BEGIN

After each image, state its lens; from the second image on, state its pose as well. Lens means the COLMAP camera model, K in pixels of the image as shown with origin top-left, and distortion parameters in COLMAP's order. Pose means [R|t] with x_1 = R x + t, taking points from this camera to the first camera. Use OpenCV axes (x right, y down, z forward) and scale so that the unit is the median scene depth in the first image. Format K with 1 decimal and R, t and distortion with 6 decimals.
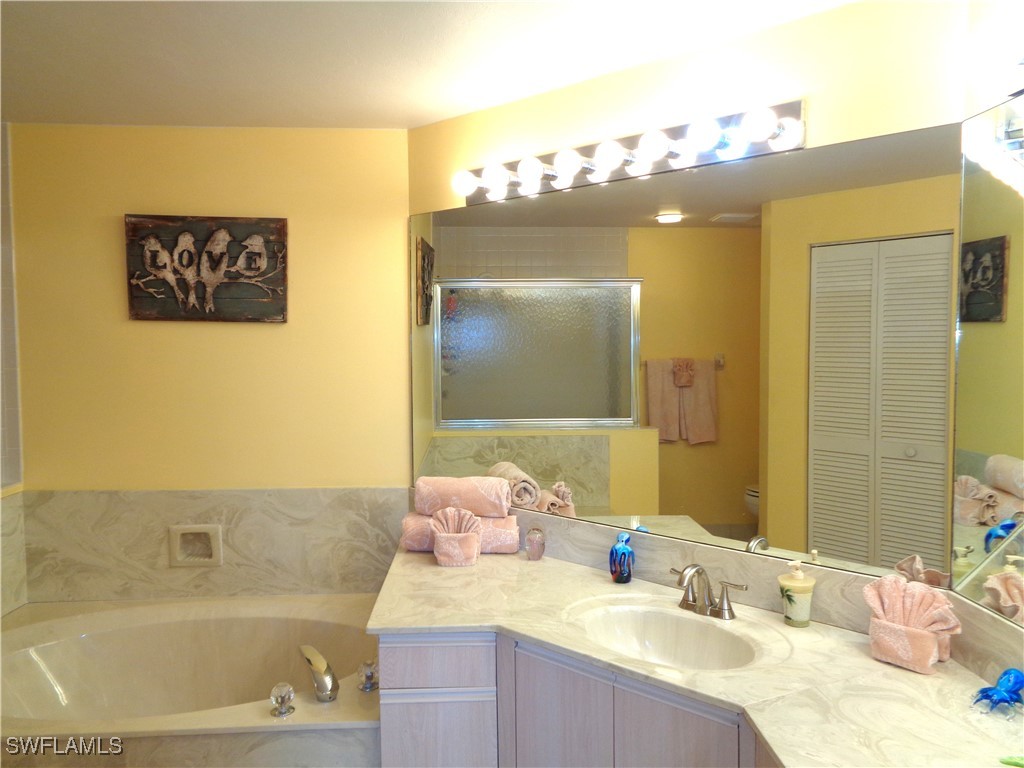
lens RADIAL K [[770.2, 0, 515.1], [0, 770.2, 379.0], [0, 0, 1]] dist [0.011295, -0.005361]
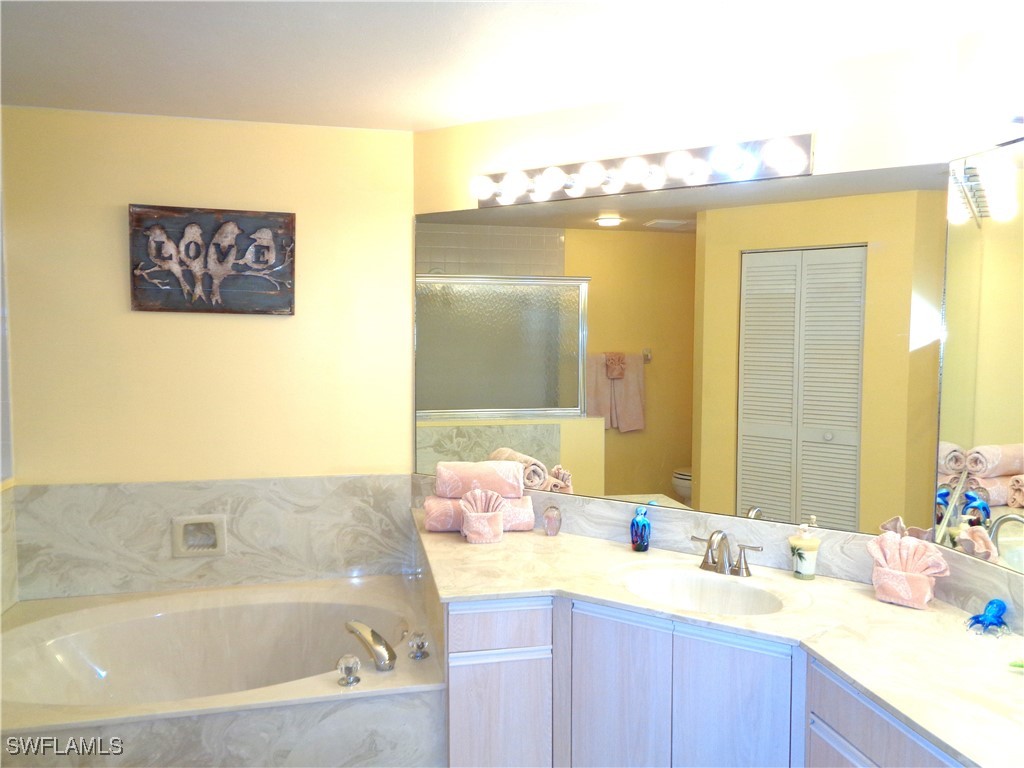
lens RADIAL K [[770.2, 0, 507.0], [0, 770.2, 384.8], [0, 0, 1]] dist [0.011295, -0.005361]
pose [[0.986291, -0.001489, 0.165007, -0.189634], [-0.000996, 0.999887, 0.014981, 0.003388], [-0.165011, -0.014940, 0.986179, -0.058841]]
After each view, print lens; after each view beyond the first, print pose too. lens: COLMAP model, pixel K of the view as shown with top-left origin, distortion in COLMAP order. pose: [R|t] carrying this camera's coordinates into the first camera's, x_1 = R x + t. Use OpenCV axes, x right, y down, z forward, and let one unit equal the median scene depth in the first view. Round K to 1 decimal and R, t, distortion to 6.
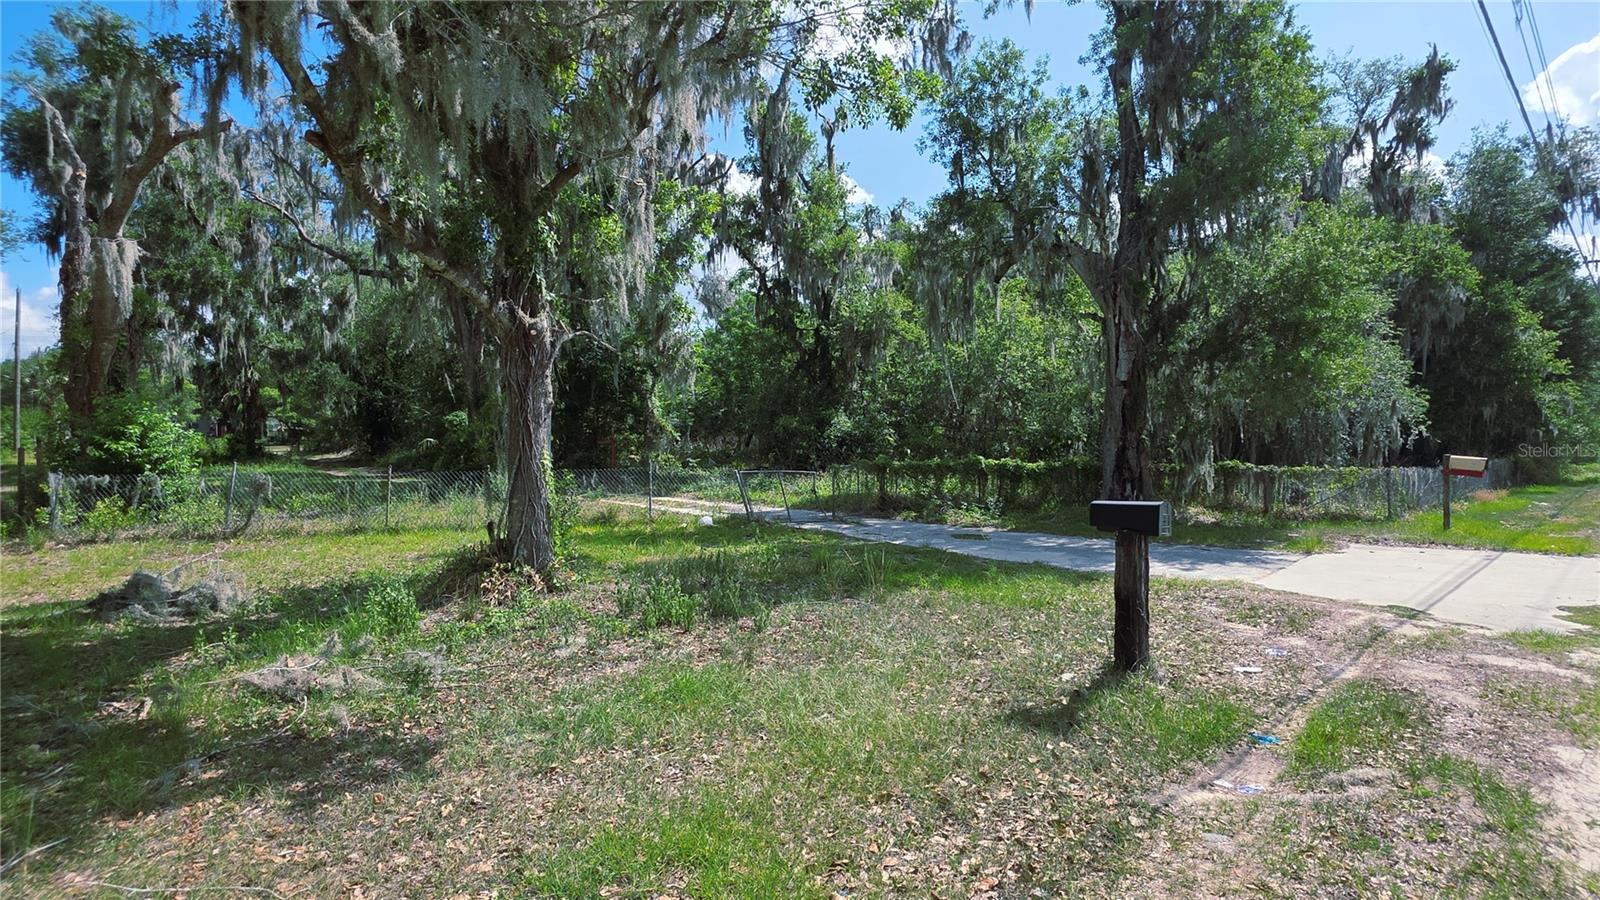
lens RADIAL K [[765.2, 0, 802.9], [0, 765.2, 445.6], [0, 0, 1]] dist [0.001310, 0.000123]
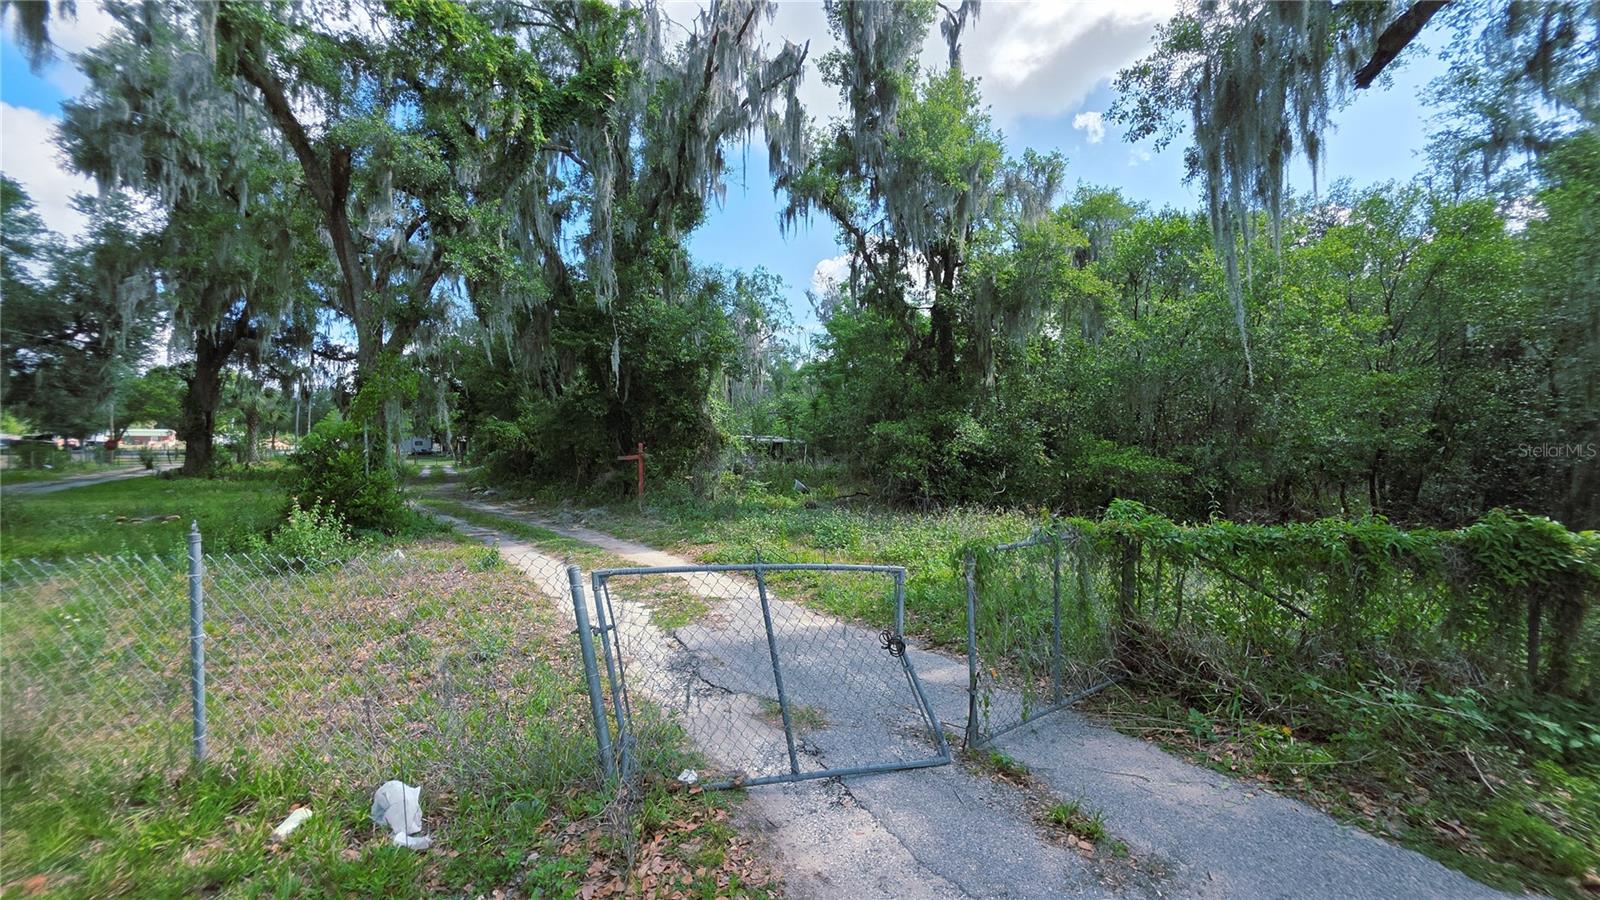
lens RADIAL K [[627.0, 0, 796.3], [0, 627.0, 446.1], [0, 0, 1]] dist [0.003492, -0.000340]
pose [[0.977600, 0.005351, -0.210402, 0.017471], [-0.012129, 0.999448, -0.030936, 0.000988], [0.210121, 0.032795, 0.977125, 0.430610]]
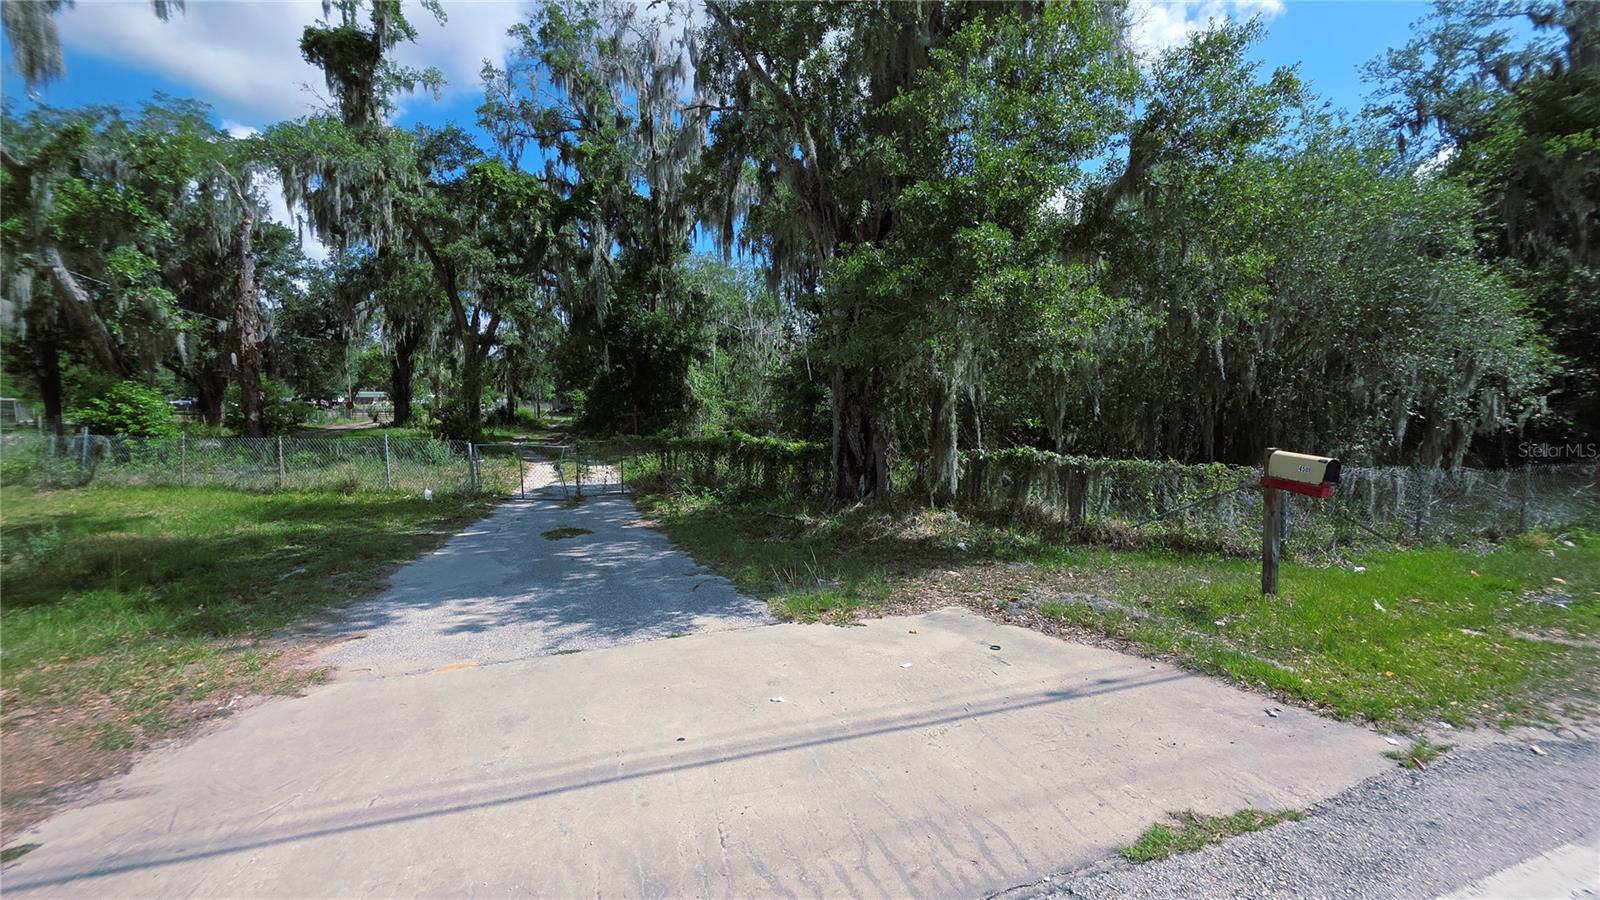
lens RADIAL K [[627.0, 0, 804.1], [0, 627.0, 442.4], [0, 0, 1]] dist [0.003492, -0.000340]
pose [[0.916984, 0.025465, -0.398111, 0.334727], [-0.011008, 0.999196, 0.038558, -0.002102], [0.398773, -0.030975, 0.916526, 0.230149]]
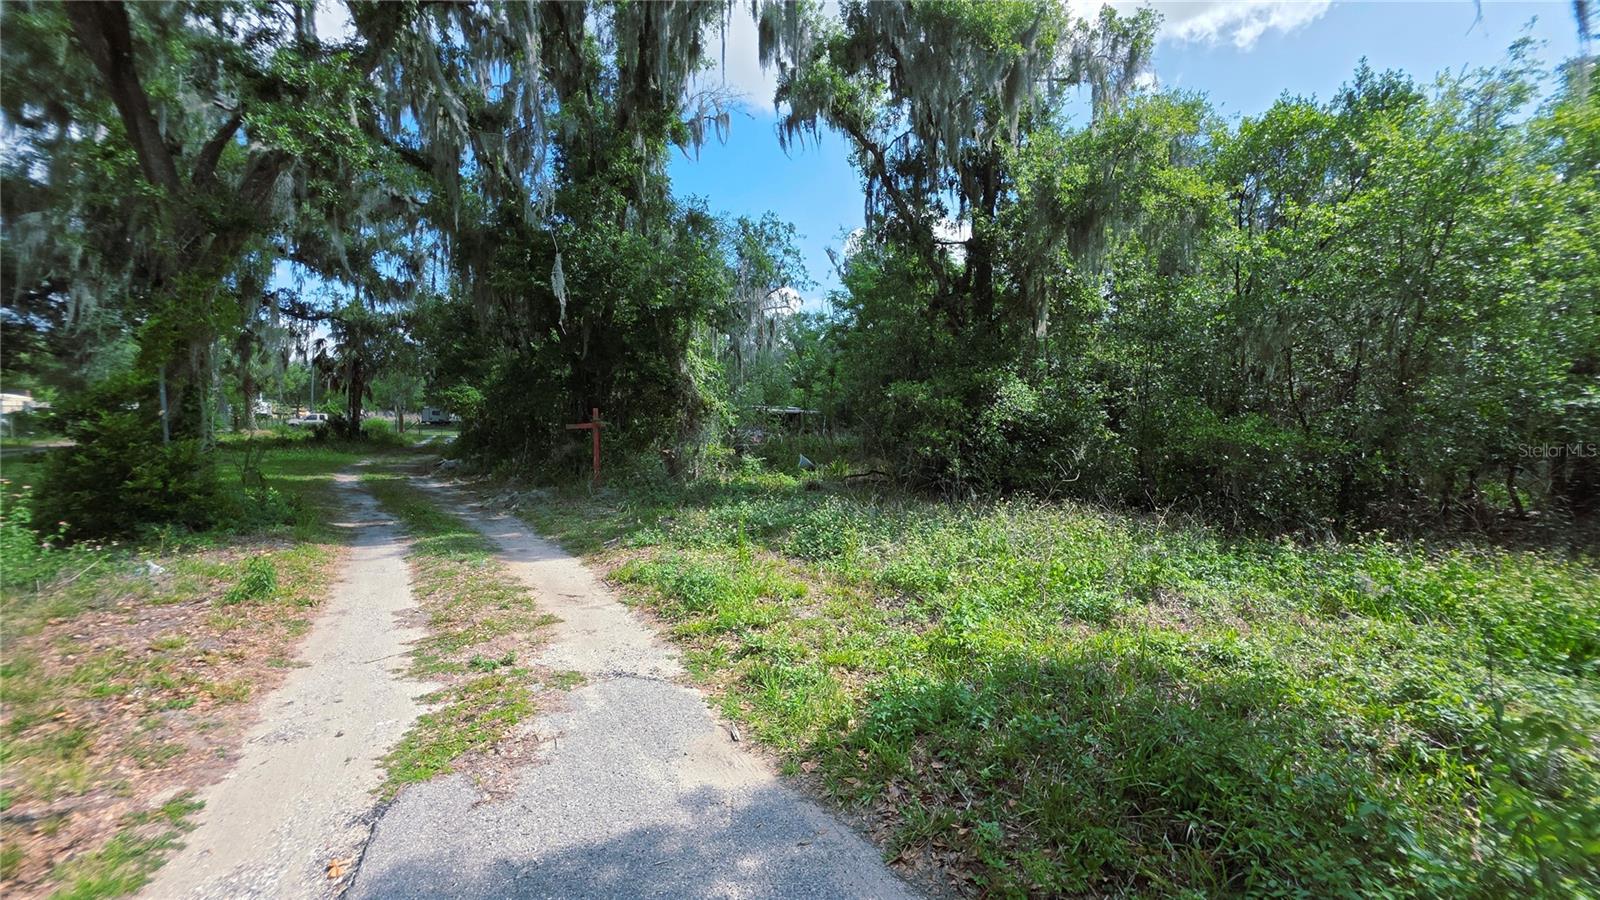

END

Rewrite all the records above, replacing every "COLMAP" with "Colmap" and keeping everything else the same. Leave the pictures out.

● **Answer space**
After each image, state its lens; from the second image on, state its pose as well. Lens means the Colmap camera model, K in pixels of the image as shown with origin top-left, and distortion parameters in Colmap's order. Pose means [R|t] with x_1 = R x + t, taking points from this camera to the first camera. Use OpenCV axes (x right, y down, z forward) and scale so that the unit is the median scene depth in the first image. Format K with 1 decimal and R, t and distortion with 6 decimals.
lens RADIAL K [[770.2, 0, 515.1], [0, 770.2, 379.0], [0, 0, 1]] dist [0.011295, -0.005361]
lens RADIAL K [[770.2, 0, 507.0], [0, 770.2, 384.8], [0, 0, 1]] dist [0.011295, -0.005361]
pose [[0.986291, -0.001489, 0.165007, -0.189634], [-0.000996, 0.999887, 0.014981, 0.003388], [-0.165011, -0.014940, 0.986179, -0.058841]]
After each view, print lens; after each view beyond the first, print pose too. lens: Colmap model, pixel K of the view as shown with top-left origin, distortion in Colmap order. pose: [R|t] carrying this camera's coordinates into the first camera's, x_1 = R x + t. Use OpenCV axes, x right, y down, z forward, and let one unit equal the median scene depth in the first view. Round K to 1 decimal and R, t, distortion to 6.
lens RADIAL K [[765.2, 0, 802.9], [0, 765.2, 445.6], [0, 0, 1]] dist [0.001310, 0.000123]
lens RADIAL K [[627.0, 0, 796.3], [0, 627.0, 446.1], [0, 0, 1]] dist [0.003492, -0.000340]
pose [[0.977600, 0.005351, -0.210402, 0.017471], [-0.012129, 0.999448, -0.030936, 0.000988], [0.210121, 0.032795, 0.977125, 0.430610]]
lens RADIAL K [[627.0, 0, 804.1], [0, 627.0, 442.4], [0, 0, 1]] dist [0.003492, -0.000340]
pose [[0.916984, 0.025465, -0.398111, 0.334727], [-0.011008, 0.999196, 0.038558, -0.002102], [0.398773, -0.030975, 0.916526, 0.230149]]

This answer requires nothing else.